Wendy Brown: Die schleichende Revolution – Wie der Neoliberalismus die Demokratie zerstört
Suhrkamp Verlag, Berlin 2015
333 Seiten, 28 Euro
Kampfschrift gegen Neoliberalismus
Die Politologin Wendy Brown gilt in den USA als streitlustige Intellektuelle. In ihrem Buch "Die schleichende Revolution" nimmt sie die Denkmode des Neoliberalismus aufs Korn. Sie sagt dem Mantra der Herrschaft der Ökonomie über alle Lebensbereiche den Kampf an.
Der Originaltitel, allzu samtpfotig ins Deutsche übersetzt, klingt nach "Endlösung", die "Revolution" wie die Geheimwaffe, die Tarnkappe der dunklen Macht. Und die Argumente dieses bislang wohl radikalsten Traktats gegen eine Denkmode, genauer wohl Denkdroge namens Neoliberalismus, suggerieren Armageddon, einen Endkampf zwischen Gut und Böse, obwohl der Ton ganz unaufgeregt bleibt, der Ton des Chirurgen beim Sezieren.

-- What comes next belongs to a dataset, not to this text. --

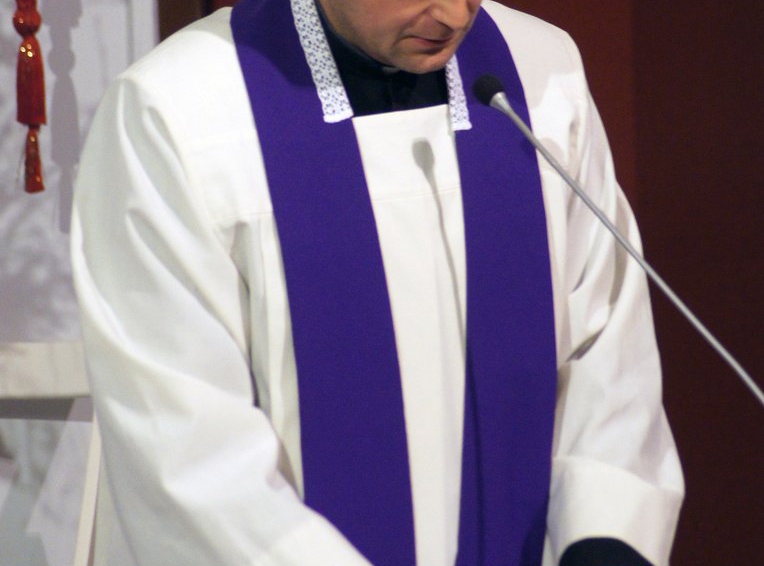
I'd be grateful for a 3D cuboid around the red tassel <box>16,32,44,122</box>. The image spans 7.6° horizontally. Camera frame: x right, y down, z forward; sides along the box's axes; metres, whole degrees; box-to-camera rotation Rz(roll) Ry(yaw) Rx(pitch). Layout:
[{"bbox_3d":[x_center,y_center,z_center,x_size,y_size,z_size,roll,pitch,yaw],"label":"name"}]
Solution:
[{"bbox_3d":[-0.376,-0.219,6.150,0.030,0.101,0.027,-1,9,0],"label":"red tassel"}]

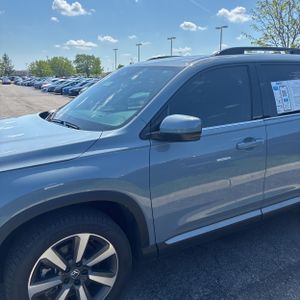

Natürlich ist auch Browns Ausgangsdiagnose die beinah schon totalitäre Herrschaft der Ökonomie über alle anderen Lebensbereiche. In ihrer Sicht jedoch ist die Entwicklung schon viel weiter als bei den Abgesängen eines Krugman, Stiglitz oder Crouch: Nicht nur ein Politikmodell steht auf dem Spiel, sondern das ganze Leitbild mündiger Bürger, ja dieser Bürger selbst: "Undoing the Demos", das Volk auflösen - mithilfe seines eigenen Willens.
Denn längst schon sind alle neoliberalen Mantras verinnerlicht, glaubt Brown, erscheinen Bürgern wie der eigene autarke Wille: Jene "übertriebene Selbstständigkeit [verschmolzen] mit der Bereitschaft, geopfert zu werden." Klingt vertraut? Mehr Eigenverantwortung, um den Staat aus der Fürsorgepflicht zu entlassen, obwohl es doch kaum Chancen gibt, die Sorge um sich selber existenzerhaltend auszuüben: Ich-AGs z.B. Enteignung durch Eigenvorsorge in einem Finanzmarkt mit null Zinsen aber mit offiziell erwünschter Inflation? Nonstop-Selbstoptimierung für eine Firma, die einen morgen auf die Straße setzt?
Das Individuum ist nicht "too big to fail"
Das Individuum ist leider – im Gegensatz zu multinationalen Konzernen oder Staaten – nicht too big to fail in einer "marktkonformen Demokratie", wie sie sich eine Kanzlerin erträumt. "Anstatt gesichert oder geschützt zu sein, duldet der ... [ideale] Bürger Unsicherheit, Mangel und extreme Belastung, um die Positionierung im Wettbewerb, Wachstum oder die Bonitätseinstufung des Staates als Unternehmen aufrechtzuerhalten ... Er akzeptiert auch die Verstärkung von Ungleichheiten durch den Neoliberalismus als grundlegend für die Gesundheit des Kapitalismus", sprich: Der Wertegemeinschaft. Längst hält also der Idealtyp des westlichen Bürgers die Identität von Wirtschaft und Gesellschaft für natürlich.
Damit sind selbst der Meinungs- und Willensbildung einstige Hoheitsbereiche entzogen, zugunsten des alleinigen Zwecks und Prinzips privater Unternehmens: "Die neoliberale Lösung von Problemen besteht immer in mehr Märkten, vollständigeren Märkten, vollkommenen Märkten, in mehr Finanzialisierung." Auf der Strecke bleibt jenes "menschlichen Wissen, Überlegen, Urteilen und Handeln, das klassischerweise mit dem Homo politicus verknüpft ist."
Der real existierende Neoliberalismus jedenfalls zeigt Züge totalitärer religiöser Diktaturen, deren Demokratietauglichkeit mehr als fraglich ist. Brown zieht zwar den Vergleich nicht explizit, zögert z.B. aber nicht, "Konvergenzen zwischen Bestandteilen des Faschismus ... und unbeabsichtigten Wirkungen der heutigen neoliberalen Rationalität festzustellen". Sie hätte auch sagen können: Der Neoliberalismus ist die Scharia der westlichen Wirtschaftsreligion.